Dealing with non-state actors
One step forward and two steps backwards is how one can look at the story of Pakistan as a state that is faced with many challenges and is not ready to give up on its ability to struggle, sustain and survive. The latest protests by the followers of TLP clearly showcases how in a given timeframe non-state actors in Pakistan can become more powerful than the state itself. Exposed to the worst accesses of ideological politics, the state bleeds and suffers at the hands of religious zealots for whom ends seem to justify painful, brutal and unjust means.
The whole issue can be viewed through four perspectives: political, legal, social and ethical.
First of all, the government mismanaged the whole affair and damaged its own credibility when it bowed in front of the TLP over its demands, thus sending a wrong signal of weakness and submission. There is a growing sense in public that TLP was created to cut into the PML-N right-wing votes in Punjab — much like Gen Zia facilitated the creation of MQM to cut into the PPP votes in Sindh. If the government goes soft in dealing with TLP then this will politically reinforce the public notion of this perceived reality. The government utilised the borrowed time of more than 10 months poorly and if it had followed up on what it agreed with TLP in November 2020, it could have found a middle way. The dynamics of the issue has now considerably changed and the government would do well to stop see-sawing on the issue and take a clear stand.
Legally, as a first step, TLP should be banned as a political party, its fund-raising capacity curbed, and its assets including all the bank accounts frozen. Government’s legal onslaught against the organisation has to be definite and firm.
Socially, the strategy to deal with TLP has to be based on utilising the electronic and social media to highlight the accesses it has committed in the past and continues to commit. The government decision to come down hard on the promoters and facilitators of their narrative is also a step in the right direction. In the long term the fight against extremism is rooted in our education institutions and the ability of the state to make that switch from madrassas to public schools. But for such violent non-state actors, the time has come for the state to impart ‘special education’.
To me the ethical dimension of the issue is more important. It relates to how non-state actors in Pakistan view the rights and wrongs of human behaviour and how they manufacture excuses to unleash their reality — the reality as they understand on the willing consumers devoid of any educational or intellectual base. The current reality that the state and its law-abiding subjects apprehend is absolutely different from the notional idea about the state of things that these overzealous religious activists have. Theirs is a virtual reality — virtual not in the modern sense of a reality mediated by informational technology but an illusionary reality proliferated and promoted by their one-dimensional religious thinking.

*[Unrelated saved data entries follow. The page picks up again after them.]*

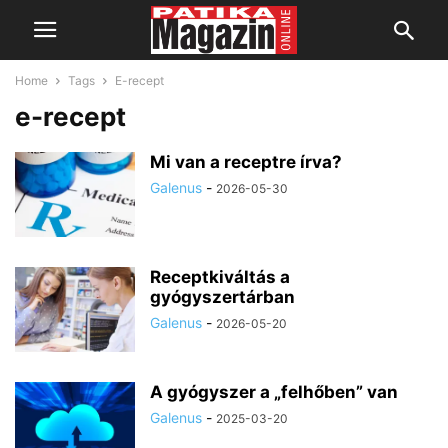
Home
Tags
E-recept
e-recept
Mi van a receptre írva?
Galenus
-
2026-05-30
Receptkiváltás a
gyógyszertárban
Galenus
-
2026-05-20
A gyógyszer a „felhőben” van
Galenus
-
2025-03-20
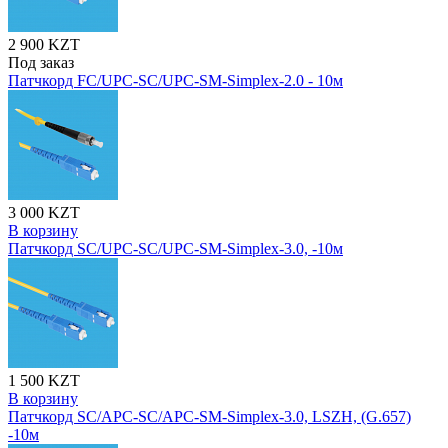
2 900 KZT
Под заказ
Патчкорд FC/UPC-SC/UPC-SM-Simplex-2.0 - 10м
3 000 KZT
В корзину
Патчкорд SC/UPC-SC/UPC-SM-Simplex-3.0, -10м
1 500 KZT
В корзину
Патчкорд SC/APC-SC/APC-SM-Simplex-3.0, LSZH, (G.657)
-10м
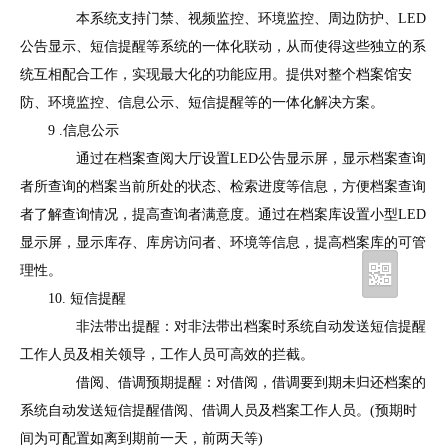
本系统支持门禁、视频监控、环境监控、周边防护、LED
公告显示、短信提醒等系统的一体化联动，从而使得这些独立的系
统互相配合工作，实现最大化的功能应用。提供对整个档案馆安
防、环境监控、信息公示、短信提醒等的一体化解决方案。
9 .信息公示
通过在档案查阅大厅设置LED公告显示屏，显示档案查询
者所查询的档案当前所处的状态、检索进度等信息，方便档案查询
者了解查询情况，提高查询者满意度。通过在档案库设置小型LED
显示屏，显示库存、库房访问者、环境等信息，提高档案库的可管
理性。
10. 短信提醒
非法带出提醒：对非法带出档案时系统自动发送短信提醒
工作人员及相关领导，工作人员可高效的拦截。
借阅、借调预期提醒：对借阅，借调要到期未归还档案的
系统自动发送短信提醒借阅、借调人员及档案工作人员。(预期时
间为可配置如离到期前一天，前两天等)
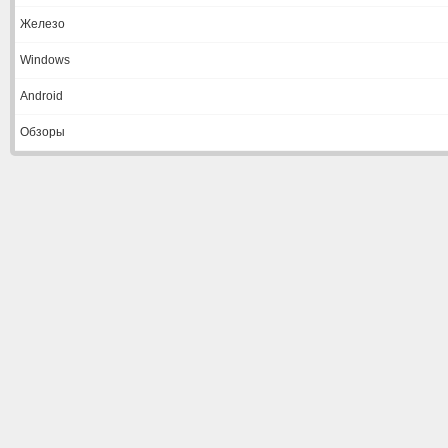
Железо
Windows
Android
Обзоры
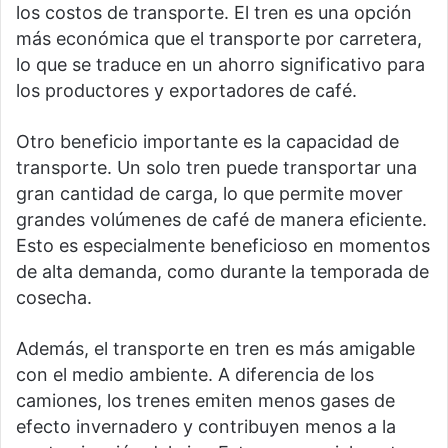
los costos de transporte. El tren es una opción
más económica que el transporte por carretera,
lo que se traduce en un ahorro significativo para
los productores y exportadores de café.
Otro beneficio importante es la capacidad de
transporte. Un solo tren puede transportar una
gran cantidad de carga, lo que permite mover
grandes volúmenes de café de manera eficiente.
Esto es especialmente beneficioso en momentos
de alta demanda, como durante la temporada de
cosecha.
Además, el transporte en tren es más amigable
con el medio ambiente. A diferencia de los
camiones, los trenes emiten menos gases de
efecto invernadero y contribuyen menos a la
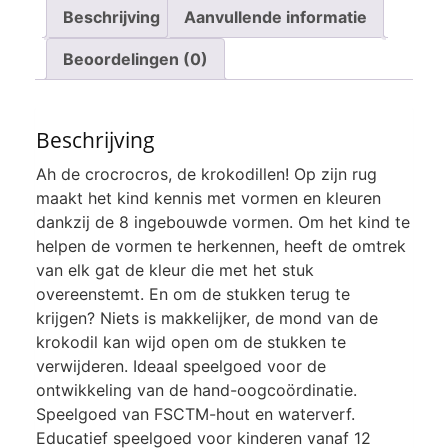
Beschrijving
Aanvullende informatie
Beoordelingen (0)
Beschrijving
Ah de crocrocros, de krokodillen! Op zijn rug
maakt het kind kennis met vormen en kleuren
dankzij de 8 ingebouwde vormen. Om het kind te
helpen de vormen te herkennen, heeft de omtrek
van elk gat de kleur die met het stuk
overeenstemt. En om de stukken terug te
krijgen? Niets is makkelijker, de mond van de
krokodil kan wijd open om de stukken te
verwijderen. Ideaal speelgoed voor de
ontwikkeling van de hand-oogcoördinatie.
Speelgoed van FSCTM-hout en waterverf.
Educatief speelgoed voor kinderen vanaf 12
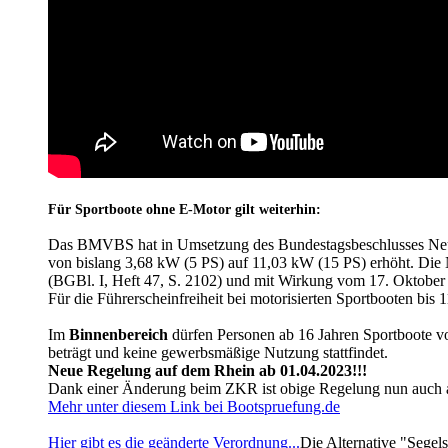
Für Sportboote ohne E-Motor gilt weiterhin:
Das BMVBS hat in Umsetzung des Bundestagsbeschlusses Neue Im
von bislang 3,68 kW (5 PS) auf 11,03 kW (15 PS) erhöht. Die 
(BGBl. I, Heft 47, S. 2102) und mit Wirkung vom 17. Oktober i
Für die Führerscheinfreiheit bei motorisierten Sportbooten bis
Im
Binnenbereich
dürfen Personen ab 16 Jahren Sportboote vo
beträgt und keine gewerbsmäßige Nutzung stattfindet.
Neue Regelung auf dem Rhein ab 01.04.2023!!!
Dank einer Änderung beim ZKR ist obige Regelung nun auch 
Mehr unter diesem Link bei Bootspruefung.de
Hier gibt es die geänderte Verordnung...
​ Die Alternative "Segels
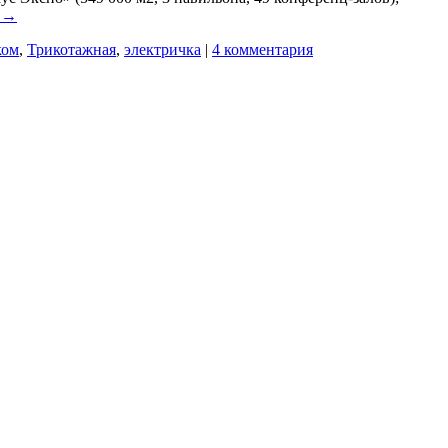
е
→
ком
,
Трикотажная
,
электричка
|
4 комментария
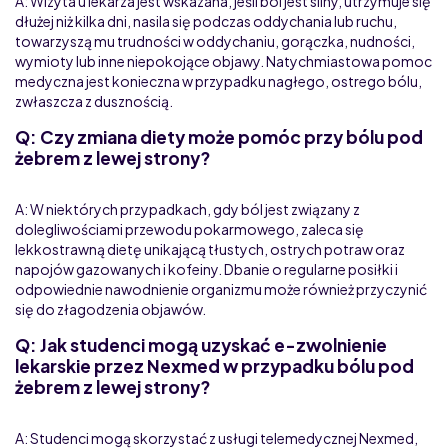
A: Wizyta u lekarza jest wskazana, jeśli ból jest silny, utrzymuje się
dłużej niż kilka dni, nasila się podczas oddychania lub ruchu,
towarzyszą mu trudności w oddychaniu, gorączka, nudności,
wymioty lub inne niepokojące objawy. Natychmiastowa pomoc
medyczna jest konieczna w przypadku nagłego, ostrego bólu,
zwłaszcza z dusznością.
Q: Czy zmiana diety może pomóc przy bólu pod
żebrem z lewej strony?
A: W niektórych przypadkach, gdy ból jest związany z
dolegliwościami przewodu pokarmowego, zaleca się
lekkostrawną dietę unikającą tłustych, ostrych potraw oraz
napojów gazowanych i kofeiny. Dbanie o regularne posiłki i
odpowiednie nawodnienie organizmu może również przyczynić
się do złagodzenia objawów.
Q: Jak studenci mogą uzyskać e-zwolnienie
lekarskie przez Nexmed w przypadku bólu pod
żebrem z lewej strony?
A: Studenci mogą skorzystać z usługi telemedycznej Nexmed,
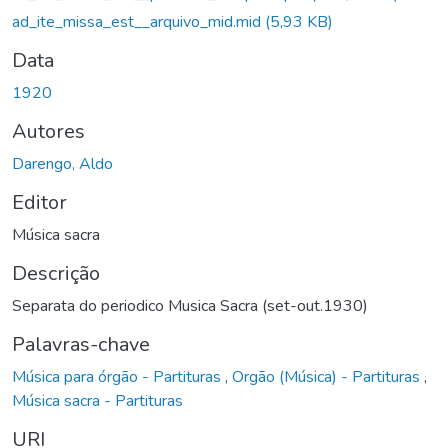
ad_ite_missa_est__arquivo_mid.mid
(5,93 KB)
Data
1920
Autores
Darengo, Aldo
Editor
Música sacra
Descrição
Separata do periodico Musica Sacra (set-out.1930)
Palavras-chave
Música para órgão - Partituras
,
Orgão (Música) - Partituras
,
Música sacra - Partituras
URI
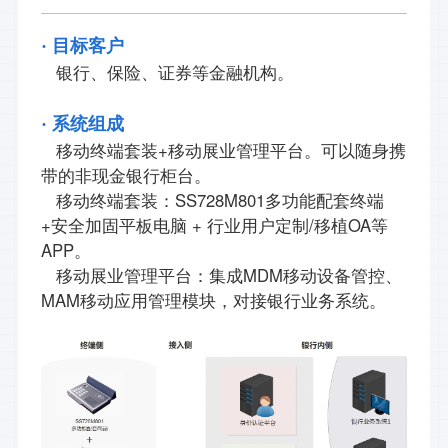
· 目标客户
银行、保险、证券等金融机构。
· 系统组成
移动终端套装+移动展业管理平台。可以随身携
带的非现金银行柜台。
移动终端套装：SS728M801多功能配套终端
+安全加固平板电脑 + 行业用户定制/移植OA等
APP。
移动展业管理平台：集成MDM移动设备管控、
MAM移动应用管理模块，对接银行业务系统。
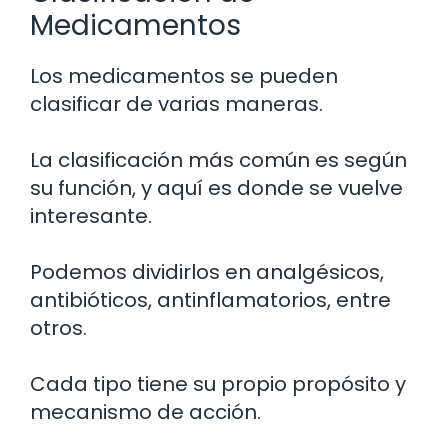
Medicamentos
Los medicamentos se pueden
clasificar de varias maneras.
La clasificación más común es según
su función, y aquí es donde se vuelve
interesante.
Podemos dividirlos en analgésicos,
antibióticos, antinflamatorios, entre
otros.
Cada tipo tiene su propio propósito y
mecanismo de acción.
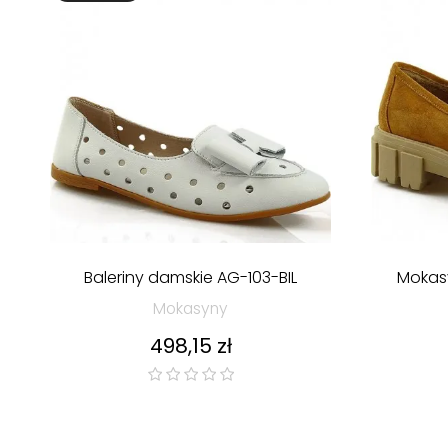
Baleriny damskie AG-103-BIL
Mokas
Mokasyny
Cena
498,15 zł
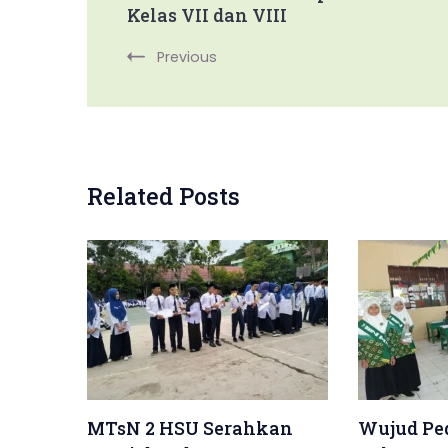
Kelas VII dan VIII
Navigation
Previous
Related Posts
MTsN 2 HSU Serahkan
Wujud Ped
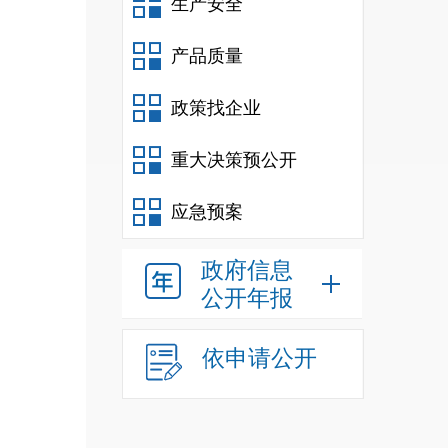
生产安全
产品质量
政策找企业
重大决策预公开
应急预案
政府信息
公开年报
依申请公开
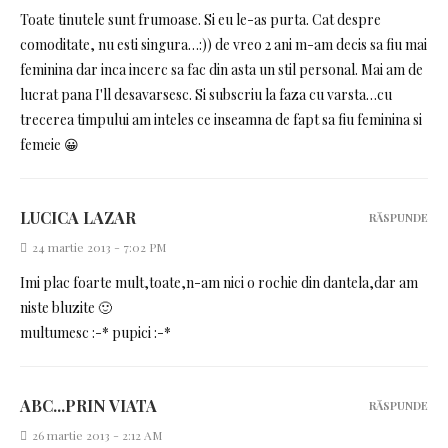
Toate tinutele sunt frumoase. Si eu le-as purta. Cat despre
comoditate, nu esti singura…:)) de vreo 2 ani m-am decis sa fiu mai
feminina dar inca incerc sa fac din asta un stil personal. Mai am de
lucrat pana I'll desavarsesc. Si subscriu la faza cu varsta…cu
trecerea timpului am inteles ce inseamna de fapt sa fiu feminina si
femeie 😀
LUCICA LAZAR
RĂSPUNDE
24 martie 2013 - 7:02 PM
Imi plac foarte mult,toate,n-am nici o rochie din dantela,dar am
niste bluzite 🙂
multumesc :-* pupici :-*
ABC...PRIN VIATA
RĂSPUNDE
26 martie 2013 - 2:12 AM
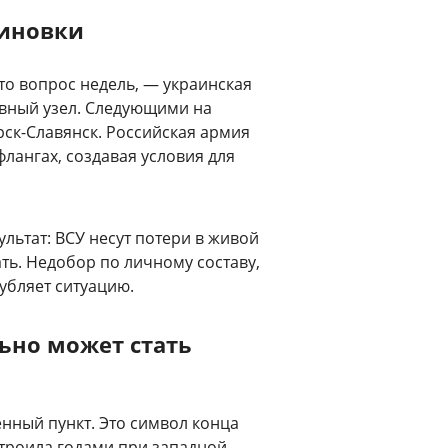
тиновки
это вопрос недель, — украинская
авный узел. Следующими на
ск-Славянск. Российская армия
лангах, создавая условия для
льтат: ВСУ несут потери в живой
ать. Недобор по личному составу,
губляет ситуацию.
ьно может стать
нный пункт. Это символ конца
троила годами при западной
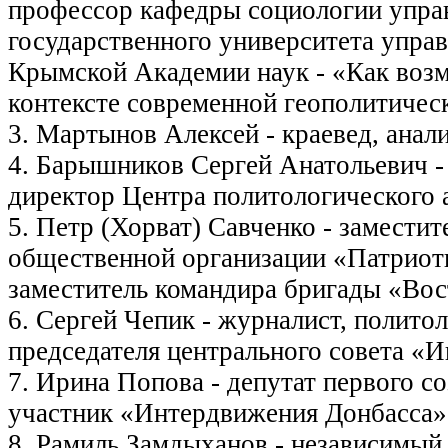
профессор кафедры социологии упра
государственного университета управ
Крымской Академии наук - «Как воз
контексте современной геополитичес
3. Мартынов Алексей - краевед, анал
4. Барышников Сергей Анатольевич -
директор Центра политологического а
5. Петр (Хорват) Савченко - заместит
общественной организации «Патриот
заместитель командира бригады «Вос
6. Сергей Чепик - журналист, политол
председателя центрального совета «
7. Ирина Попова - депутат первого с
участник «Интердвижения Донбасса»,
8. Рамиль Замдыханов - независимый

So, what can the state do about it? The strategy should not just entail using iron hand against such organisations, but also re-integrating them into the society as reformed and responsible citizens. To me there is only one way this can happen and that is by following the Chinese model. China has established educational and vocational training centres in Xinjiang province for millions to benefit from. The US and the West call them concentration camps, but China’s position on the subject is very clear. It says that it had to create these centres to “counter terrorism and alleviate poverty”. It does not want terrorists but a large workforce that is knowledgeable and skilled and is capable of meeting the requirements of the current era. According to an estimate, of Xinjiang’s total population of more than 25 million, about 8 million people have been ‘re-educated’ at these educational and vocational training centres.
Pakistan as a state has come a long way in fighting terrorism. Had the Soviet Union not invaded Afghanistan and the US not decided to counter it, we could have been a country at peace with ourselves. It is not every day that the established superpowers of the world execute military invasion in your neighbouring country. TLP and all other non-state organisations are the gifts of these invasions whose spillover effects span four decades.
It is now up to us as a state and as a nation to clean this up. We have built a fencing system at our frontiers to prevent outside forces from operating proxies and executing acts of terrorism in our country. But what about the known extremists and terrorists within the country? We must make a network of such ‘educational and vocational training centres’ at the periphery of our major cities. All those challenging the writ of the state must be transported and kept there. All political parties should join hands in ensuring that a legislative bill for the creation of such educational and vocational centres is passed with absolute majority in both houses of the parliament.
If the politicians don’t agree to this, the government must hold a referendum and seek the opinion of the public who are unlikely to say a ‘no’ given their continued suffering. The outside world may term such an arrangement a human rights violation, but if our national interest necessitates such an arrangement then there is nothing more supreme. Didn’t the US create Guantanamo Bay Detention Camp when its national interests dictated so?
No one should be allowed to blackmail the government if it responds to the acts of terrorism and extremism by arresting those involved in them and detaining them in these re-educational and vocational centres for a specified period of time. Send them back to civil society only when they have learnt a skill and have been re-educated and reformed. Sending them to jail will make them even more uncivilised. More so, the jails neither have the capacity (99 operational prisons with a capacity of 45,000 inmates) nor the resources and environment to implement this re-education and reformation strategy.
Published in The Express Tribune, October 31st, 2021.